Again on Sunday they had a poor return from their forwards. Canning’s 70th-minute point was their first from open play by a starting forward. He added a second just before the finish, bringing Galway’s total return from play by the starting six forwards to 2-2. That’s why Canning is brought out to the ‘45’, not as a tactic to confuse the opposition back line.
It’s a game plan that’s going to win Galway the majority of their games, but establishing them as number two behind Kilkenny? I’m not so sure. What’s needed in the west is a couple of scoring forwards who can keep the score board ticking over from scraps of possession.
It’s unfair to compare any side with Kilkenny, given their conveyor belt of talent, but while Cunningham stuck with the same starting 15 from the drawn game, Cody made changes.
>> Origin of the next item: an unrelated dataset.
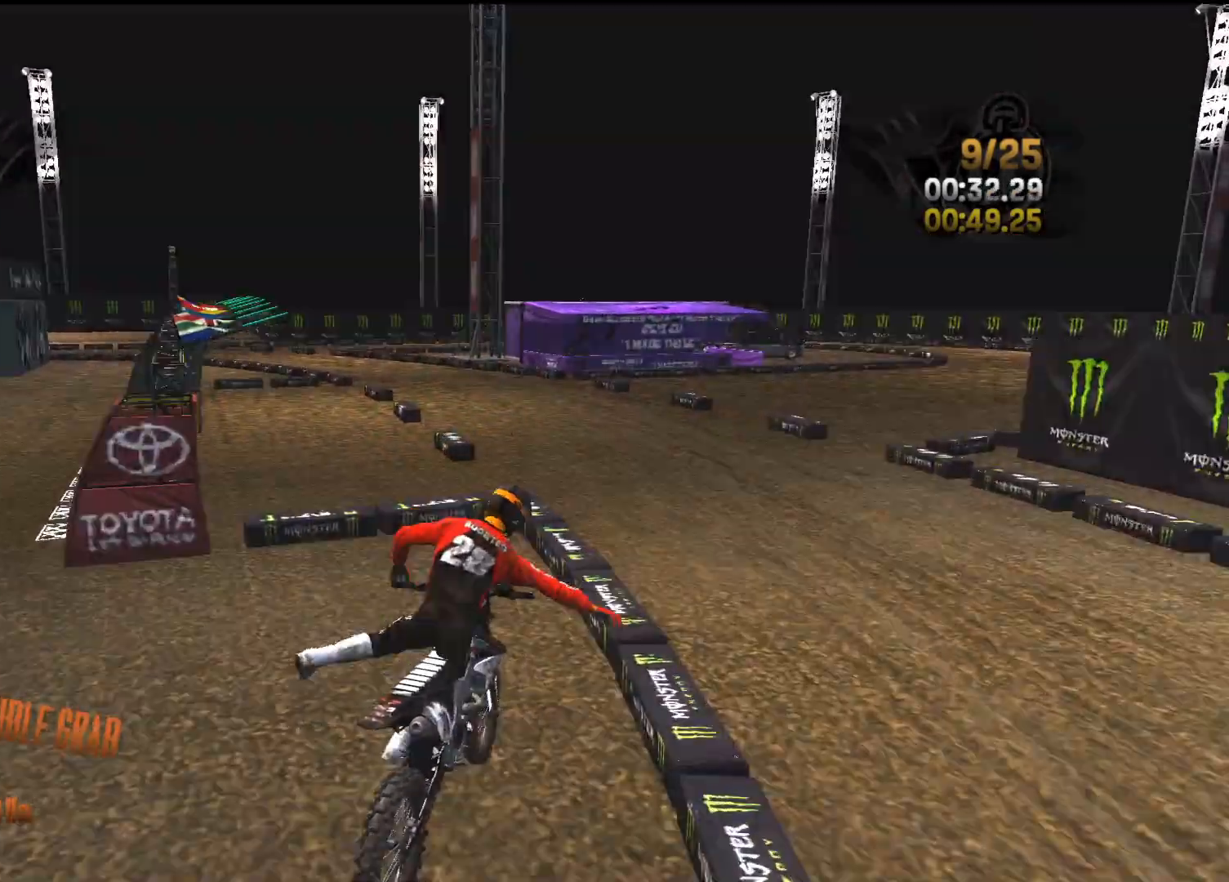
{"dt_ms": 500, "buttons": ["R2"], "left_stick": "center", "right_stick": "center", "events": [[17, "L3", "up"], [17, "X", "down"], [33, "left_stick", "left"], [33, "right_stick", "up"], [50, "R3", "up"], [67, "left_stick", "center"], [83, "R1", "up"], [83, "X", "up"], [100, "L1", "up"], [100, "right_stick", "center"], [233, "X", "down"], [350, "X", "up"]]}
The addition of Wally Walsh to the starting line-up was the sign of a manager supremely confident in his own judgement.
It also says a lot about Cody that the first thing he said to Walsh – who, let’s remember, scored 1-3 when making his championship debut in an All-Ireland final – was to ask him whether or not he was available for the Walsh Cup!
Maybe Cunningham just doesn’t have that confidence is his judgement just yet. Or maybe he doesn’t have the players?
With the benefit of hindsight, starting James Skehill was a mistake, but wasn’t a decision that cost Galway the title. I don’t think it’s a case of a manager chickening out of making tough calls – you make a judgement, sometimes it’s right and sometimes it’s wrong.
Remember Cody started an injured Henry Shefflin in 2010 and the King lasted just 12 minutes.
A harder call to make would be to leave the likes of Damien Hayes off the starting 15. In the drawn game, only two forwards scored from play, same as the replay. Hayes has been such an outstanding servant to Galway but his form has dropped badly in the last few games.
That said, it’s been a great year for Galway, given the lows of 2011 and Cunningham does have other options to bring in during the league next year. Jonny Glynn and Joe Cooney both made a bit of an impact on Sunday when coming on so it’s not as if he has nothing to work with, and when the dust settles he personally will look back on what must be the most remarkable year of his life.
As for Kilkenny, the obituaries can be put back on the shelf for another few years at least. Cody and Shefflin have both already put on record their hunger for the Perfect 10. I wrote last week that the column in the week of the All-Ireland final has been a fairly easy one to write over the past few years due to Kilkenny’s dominance. I don’t think next year is going to be any different.